What is the EU?

The European Union (EU) is a family of democratic European countries that aims to improve the lives of its citizens and create a better world.

Although the headlines usually focus on the disputes and the occasional crisis, moving away from the cameras reveals the EU to be a significant success story. In just half a century, the EU has managed to bring about peace and prosperity to Europe, launched Europe’s single currency (Euro) and established a borderless ‘single market’ that allows for the free movement of capital and goods and services.

The EU is now not only a massive commercial force, it has also become a leading global aid provider in the area of environmental protection and development. Therefore, it shouldn’t come as a surprise to anyone that the European Union has expanded to cover twenty seven countries with a whole host of others queuing up for membership.

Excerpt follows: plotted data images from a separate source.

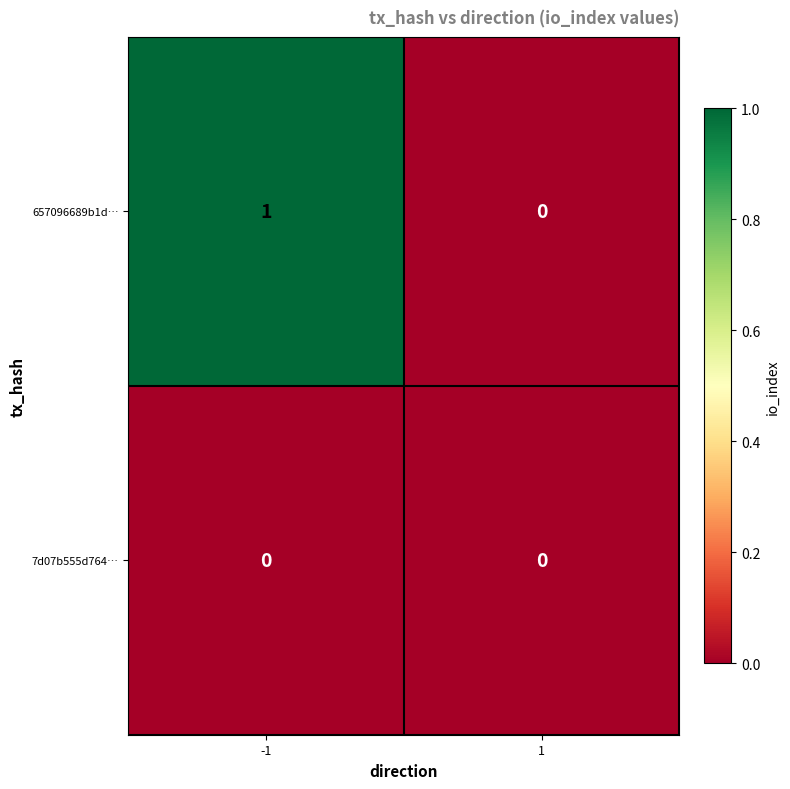

Which category has the highest value across all series?

-1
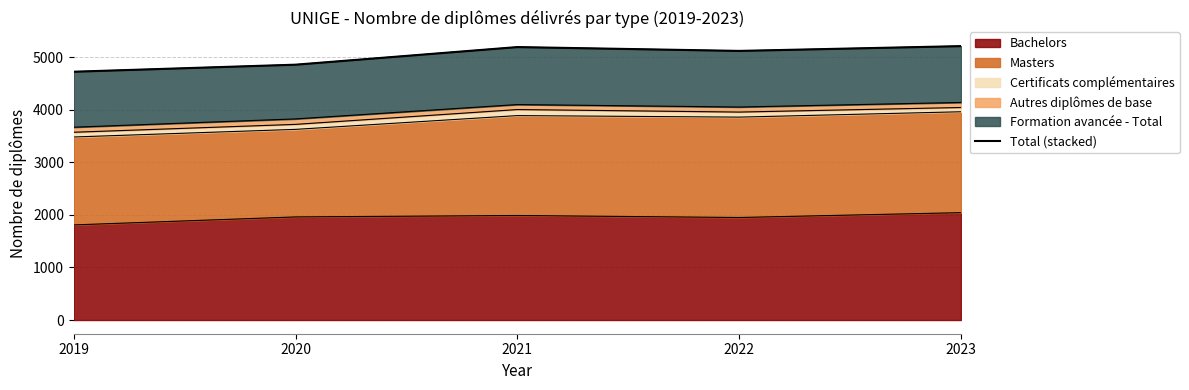

At which category does the chart reach its peak across all series?

2023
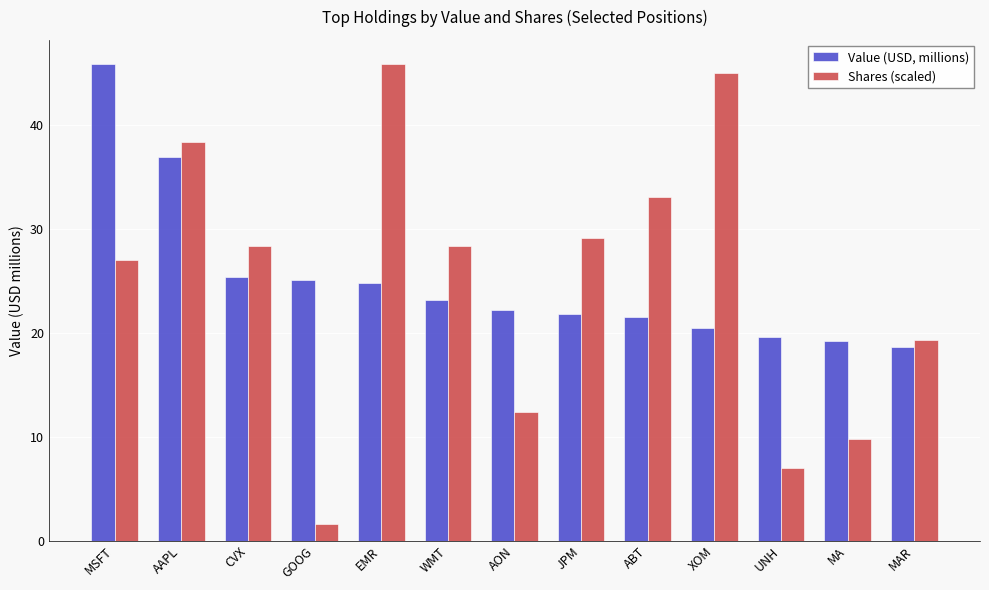

At which category is the sum across all series the highest?

AAPL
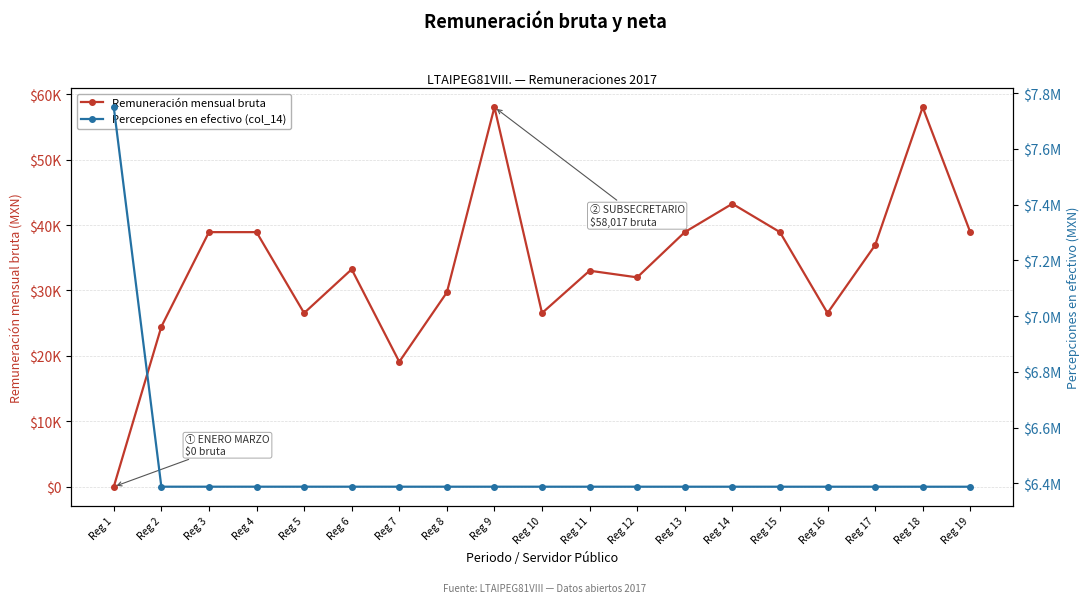

At which category does Remuneración mensual bruta reach its first local peak?

Reg 6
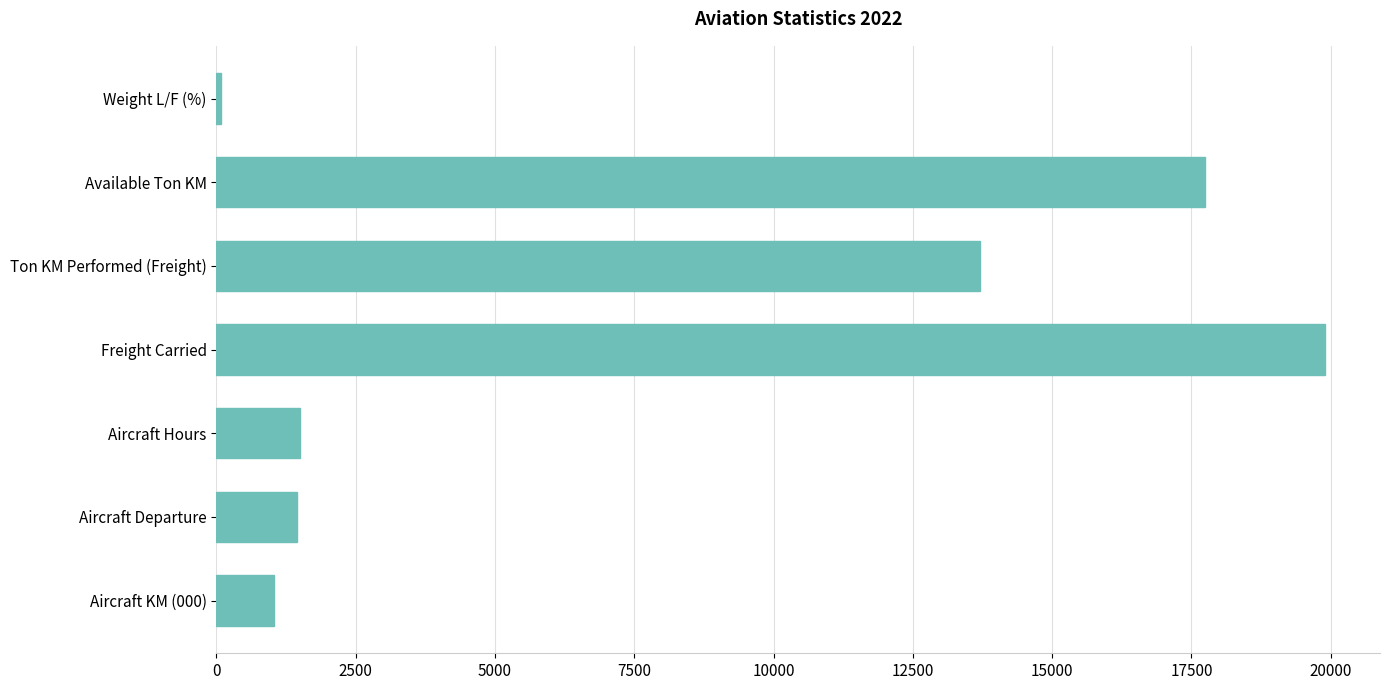

Read the value at Freight Carried.

19889.0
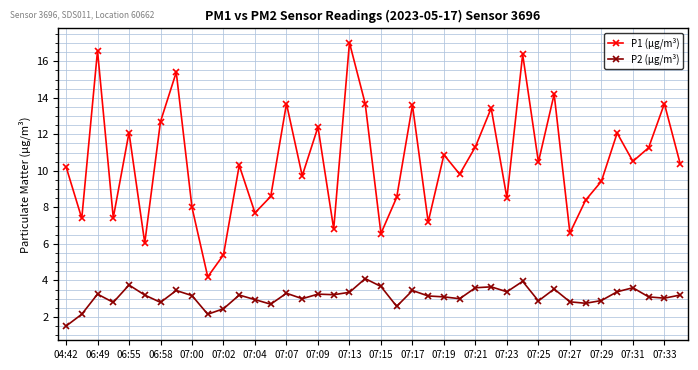

What is the minimum value shown in the chart?

1.5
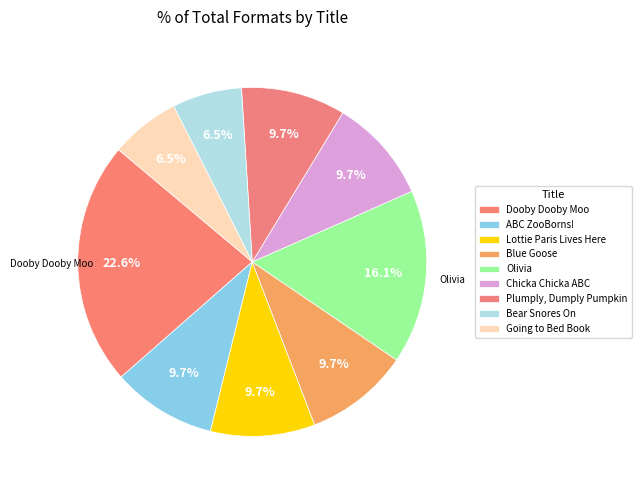

What is the smallest slice in the pie chart?

Bear Snores On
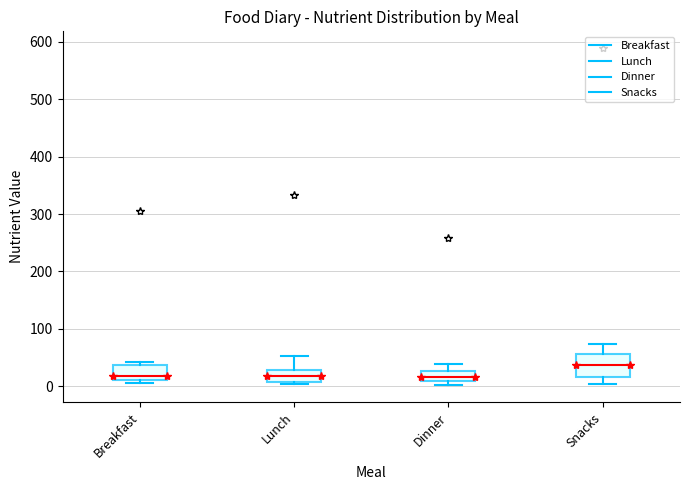

Reading left to right, transcribe this box plot: for each box, give where its median line is, the range the box spans, and where its two whiskers end, as read against the y-axis. The values are not printed on the chart, so give them approximately, as read against the axis.

Breakfast: median 20, box 10 to 40, whiskers 10 (just below the box's lower edge) to 40 (just above the box's upper edge)
Lunch: median 20, box 10 to 30, whiskers 0 to 50
Dinner: median 20, box 10 to 30, whiskers 0 to 40
Snacks: median 40, box 20 to 60, whiskers 0 to 70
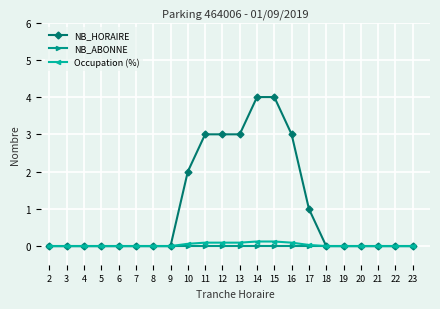

What is the value of the Occupation (%) point at the 10th from the left?

0.1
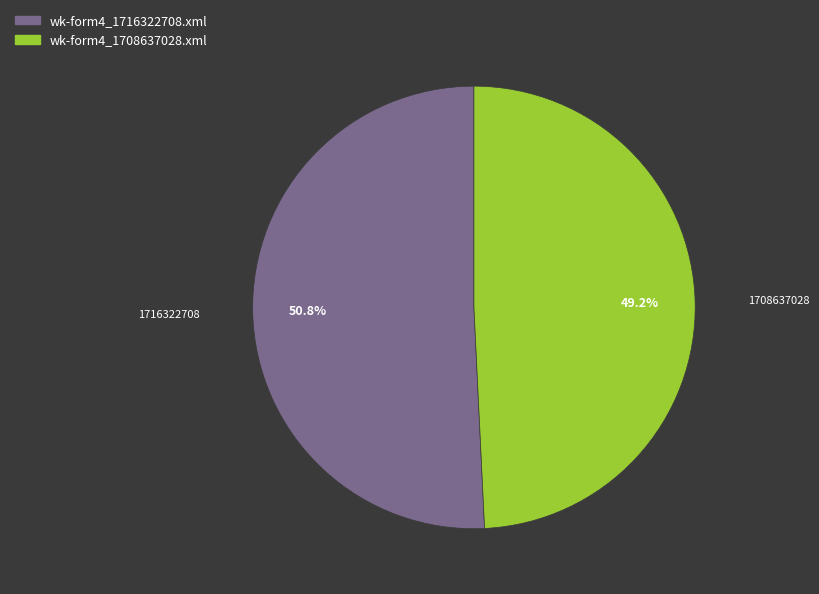

Count the number of slices in the pie.

2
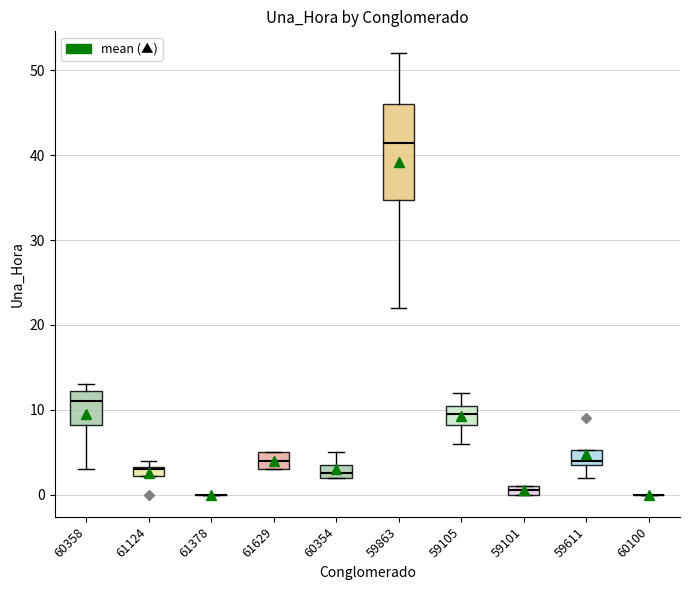

Where is the upper edge of the box at x = 59611 on the y-axis? The values are not printed on the chart, so give them approximately, as read against the axis.

5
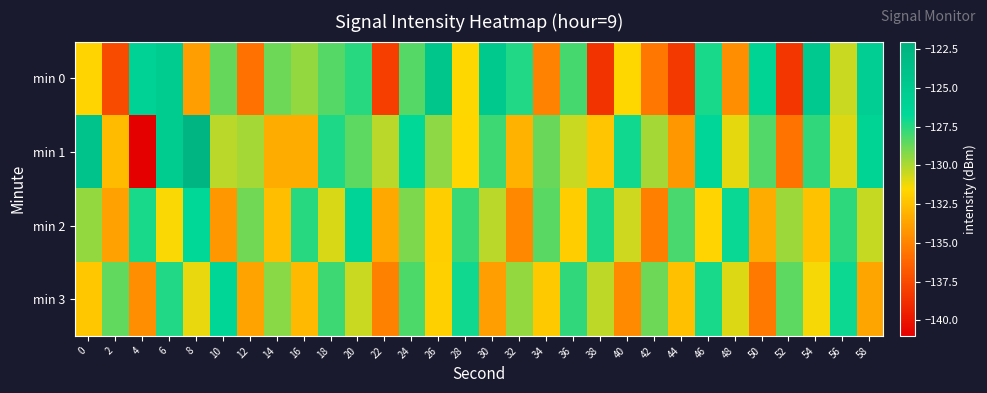

What is the total value across all series at 6?

-509.3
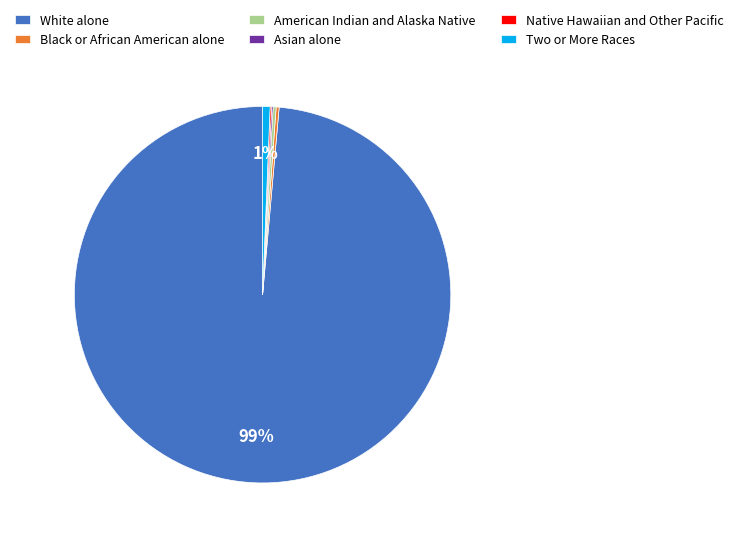

Which category has the biggest portion of the pie?

White alone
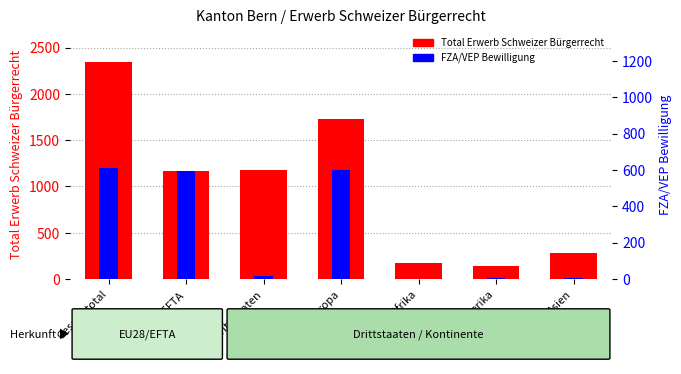

Between Afrika and Asien, which is larger?

Asien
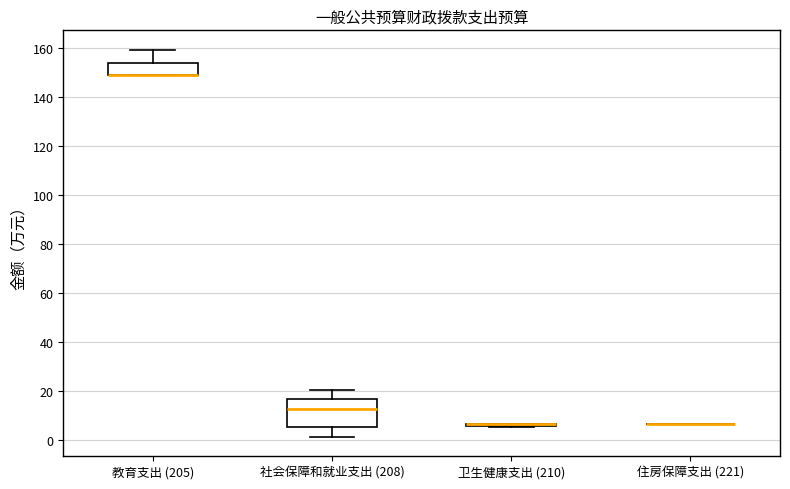

Reading left to right, read every box against the y-axis: the position of its median line, the range the box covers, and the ends of its whiskers. The values are not printed on the chart, so give them approximately, as read against the axis.

教育支出 (205): median 148 (drawn on the box's lower edge), box 148 to 154, whiskers 148 to 160
社会保障和就业支出 (208): median 12, box 6 to 16, whiskers 2 to 20
卫生健康支出 (210): box collapsed to a line at 6, whiskers 6 to 6
住房保障支出 (221): box collapsed to a line at 6, whiskers 6 to 6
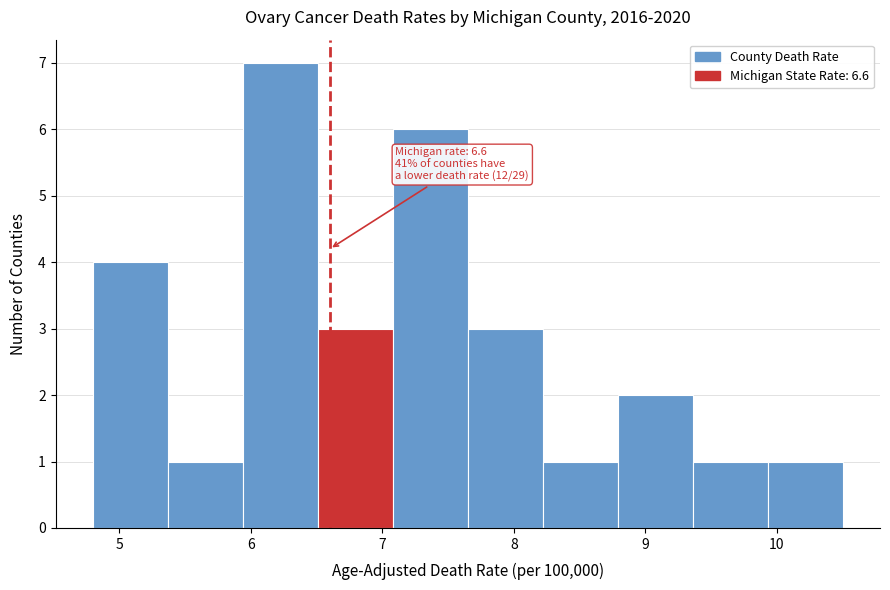

Over which range of the x-axis is the bar tallest?

5.94 to 6.51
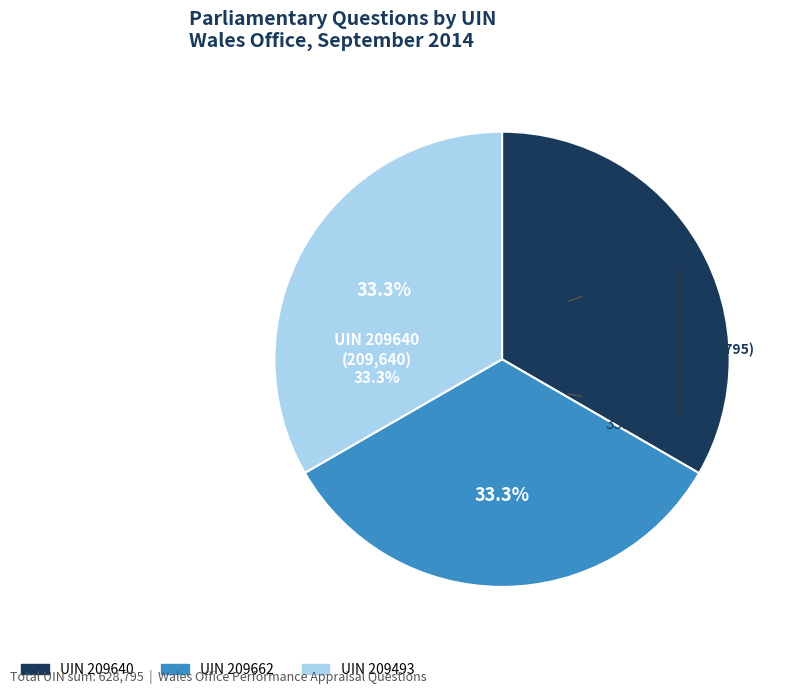

To the nearest percent, what is the average slice percentage?

33%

The European Union’s success can be attributed to the extraordinary way in which it operates. The European Union is extraordinary in that it is neither a federation akin to the United States, nor a simple international body of cooperation like the United Nations. The European Union is, in fact, without equal. The countries that make up the EU (EU States) maintain their independence and sovereignty, but combine their sovereignty in order attain a level of power and influence that would not be possible if they went it alone.

Combining their sovereignty means that they effectively concede a portion of their decision-making powers to jointly-established common institutions in order to make democratic decisions on certain issues that concern the common good.